DIRECTIONS —
With the line containing "Document page, 1241x1754 pixels." as the start and the line containing "List each element's" as the end, transcribe that span of the entries below exactly, including both.

RECORDS —
=-=-=

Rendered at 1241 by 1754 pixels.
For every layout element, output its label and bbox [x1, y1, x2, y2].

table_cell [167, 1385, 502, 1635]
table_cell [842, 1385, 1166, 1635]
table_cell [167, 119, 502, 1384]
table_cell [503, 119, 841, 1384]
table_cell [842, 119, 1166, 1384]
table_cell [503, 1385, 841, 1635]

=-=-=

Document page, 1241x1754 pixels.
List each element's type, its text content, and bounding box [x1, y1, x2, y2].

=-=-=

ANSWER SECTION —
Document page, 1241x1754 pixels.
List each element's type, its text content, and bounding box [x1, y1, x2, y2].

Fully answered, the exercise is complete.